Source document>
# **NaiveBayes - Text Classification**

## 1. IMDB Dataset

In [1]:
from keras.datasets import imdb
(x_train, y_train), (x_test, y_test) = imdb.load_data()

Downloading data from https://storage.googleapis.com/tensorflow/tf-keras-datasets/imdb.npz


## 2. Pre-Processing

### 2.1. Any data cleaning

In [4]:
word_index = imdb.get_word_index()
inverted_word_index = dict((i, word) for (word, i) in word_index.items())

def decode_sequence(s):
    return " ".join(inverted_word_index.get(i, '<UNK>') for i in s)

train_data = [decode_sequence(i) for i in x_train]
test_data = [decode_sequence(i) for i in x_test]

## 3. Build Models

### 3.1. Uni-Gram

In [6]:
from sklearn.feature_extraction.text import CountVectorizer
from sklearn.naive_bayes import MultinomialNB


unigram = CountVectorizer(ngram_range=(1, 1), stop_words='english')
unigram_train_data = unigram.fit_transform(train_data)
unigram_test_data = unigram.transform(test_data)
nb = MultinomialNB()
nb.fit(unigram_train_data, y_train)
unigram_preds = nb.predict(unigram_test_data)

### 3.2. Bi-Gram


In [7]:
bigram = CountVectorizer(ngram_range=(2, 2), stop_words='english')
bigram_train_data = bigram.fit_transform(train_data)
bigram_test_data = bigram.transform(test_data)
nb.fit(bigram_train_data, y_train)
bigram_preds = nb.predict(bigram_test_data)

### 3.3. Tri-Gram

In [9]:
trigram = CountVectorizer(ngram_range=(3, 3), stop_words='english')
trigram_train_data = trigram.fit_transform(train_data)

Brief 1> Output the lines of the Naive Bayes notebook between "### 3.1. Uni-Gram" and "nb.fit(unigram_train_data, y_train)", inclusive.
Brief 2> Pick up the Naive Bayes text classification notebook after its last line and continue it.

Images with localized body landmarks:
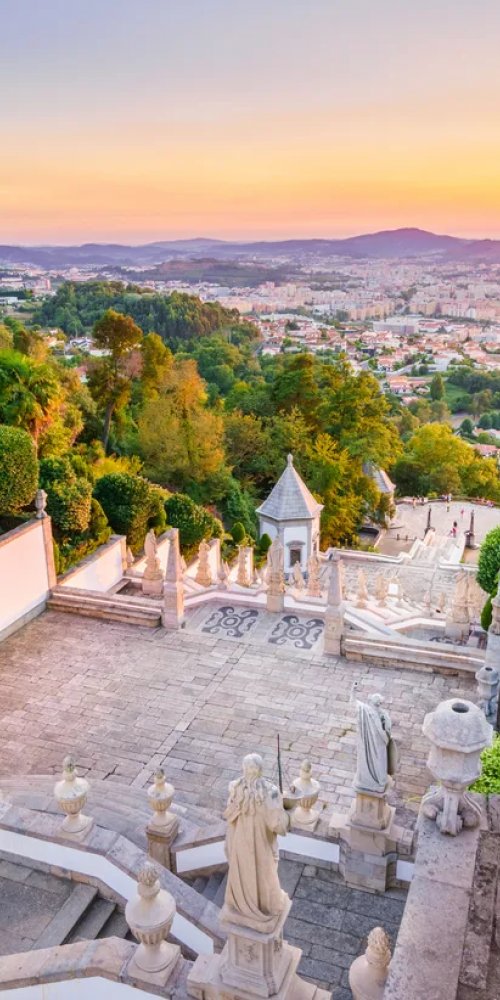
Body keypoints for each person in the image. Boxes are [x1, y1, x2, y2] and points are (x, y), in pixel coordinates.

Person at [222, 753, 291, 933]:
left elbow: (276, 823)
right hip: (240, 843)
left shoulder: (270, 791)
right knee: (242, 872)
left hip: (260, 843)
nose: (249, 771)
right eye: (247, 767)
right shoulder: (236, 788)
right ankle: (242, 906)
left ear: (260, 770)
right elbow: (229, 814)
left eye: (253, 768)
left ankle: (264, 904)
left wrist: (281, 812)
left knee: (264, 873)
...
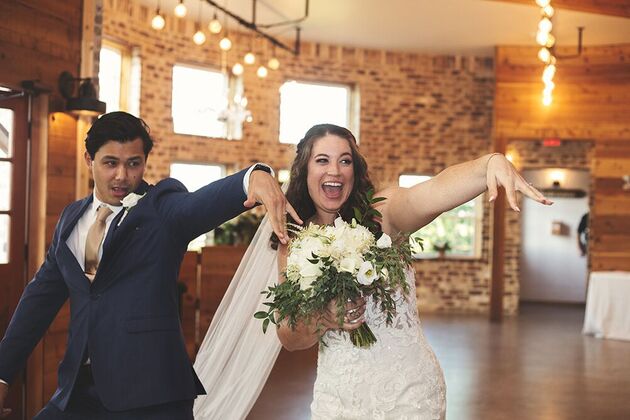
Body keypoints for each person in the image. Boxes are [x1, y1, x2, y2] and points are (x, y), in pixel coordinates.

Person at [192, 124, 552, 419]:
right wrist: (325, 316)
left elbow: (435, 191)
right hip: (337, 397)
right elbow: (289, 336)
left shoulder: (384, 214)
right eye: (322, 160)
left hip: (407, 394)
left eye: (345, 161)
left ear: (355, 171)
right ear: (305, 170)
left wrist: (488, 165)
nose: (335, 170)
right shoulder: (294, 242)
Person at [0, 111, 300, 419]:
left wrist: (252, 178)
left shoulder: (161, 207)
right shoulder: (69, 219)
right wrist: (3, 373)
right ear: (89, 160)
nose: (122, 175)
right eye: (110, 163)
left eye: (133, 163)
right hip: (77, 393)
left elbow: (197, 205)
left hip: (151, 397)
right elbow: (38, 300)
* * *
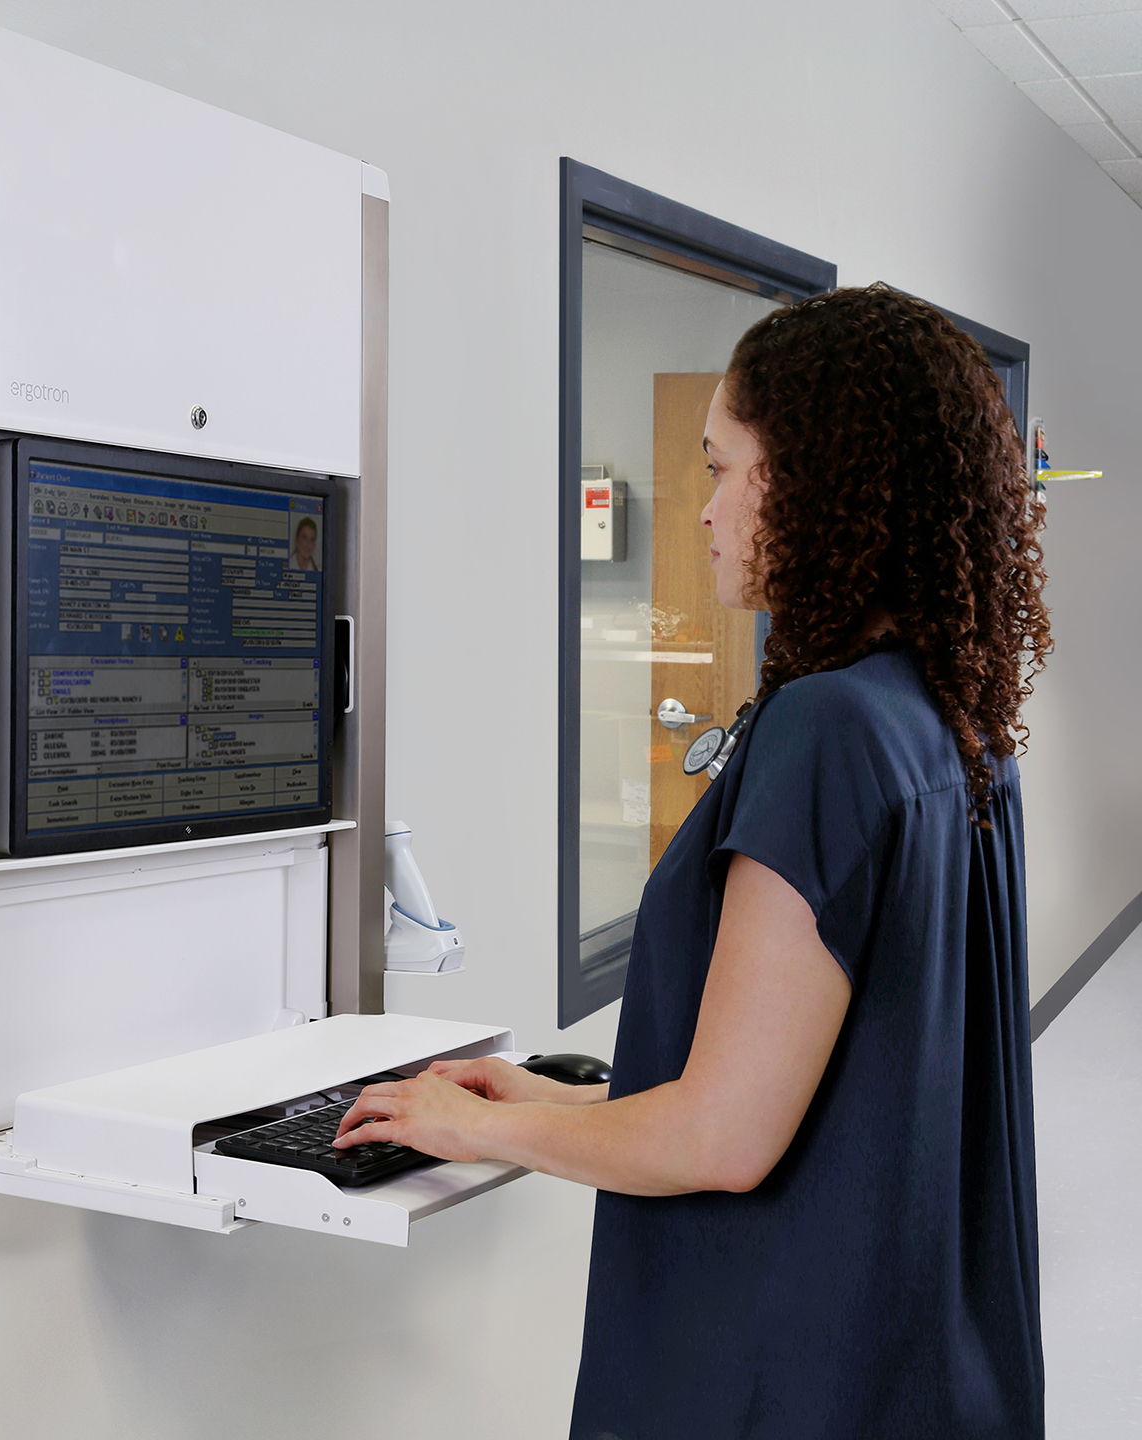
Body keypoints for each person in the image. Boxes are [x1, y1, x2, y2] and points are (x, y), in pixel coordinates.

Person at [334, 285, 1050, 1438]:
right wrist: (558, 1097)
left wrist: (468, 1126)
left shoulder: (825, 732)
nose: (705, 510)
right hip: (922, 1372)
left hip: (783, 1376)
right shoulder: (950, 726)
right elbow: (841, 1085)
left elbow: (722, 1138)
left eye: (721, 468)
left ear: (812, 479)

Answer area 1>
### 3.1. Uni-Gram

In [6]:
from sklearn.feature_extraction.text import CountVectorizer
from sklearn.naive_bayes import MultinomialNB


unigram = CountVectorizer(ngram_range=(1, 1), stop_words='english')
unigram_train_data = unigram.fit_transform(train_data)
unigram_test_data = unigram.transform(test_data)
nb = MultinomialNB()
nb.fit(unigram_train_data, y_train)

Answer area 2>
trigram_test_data = trigram.transform(test_data)
nb.fit(trigram_train_data, y_train)
trigram_preds = nb.predict(trigram_test_data)

## 4. Evaluate Model

In [10]:
from sklearn.metrics import recall_score, precision_score, f1_score, accuracy_score

metrics = []
for preds in [unigram_preds, bigram_preds, trigram_preds]:
    metric = {'recall': recall_score(y_test, preds), 'precision': precision_score(y_test, preds), 'f1': f1_score(y_test, preds), 'accuracy': accuracy_score(y_test, preds)}
    metrics.append(metric)

print(f'unigram scores: {metrics[0]}')
print(f'bigram scores: {metrics[1]}')
print(f'trigram scores: {metrics[2]}')


unigram scores: {'recall': 0.75792, 'precision': 0.859787639531718, 'f1': 0.8056464985756198, 'accuracy': 0.81716}
bigram scores: {'recall': 0.80376, 'precision': 0.8503597122302158, 'f1': 0.8264034546576188, 'accuracy': 0.83116}
trigram scores: {'recall': 0.68016, 'precision': 0.7476914959106499, 'f1': 0.7123287671232876, 'accuracy': 0.72532}


## Good Luck!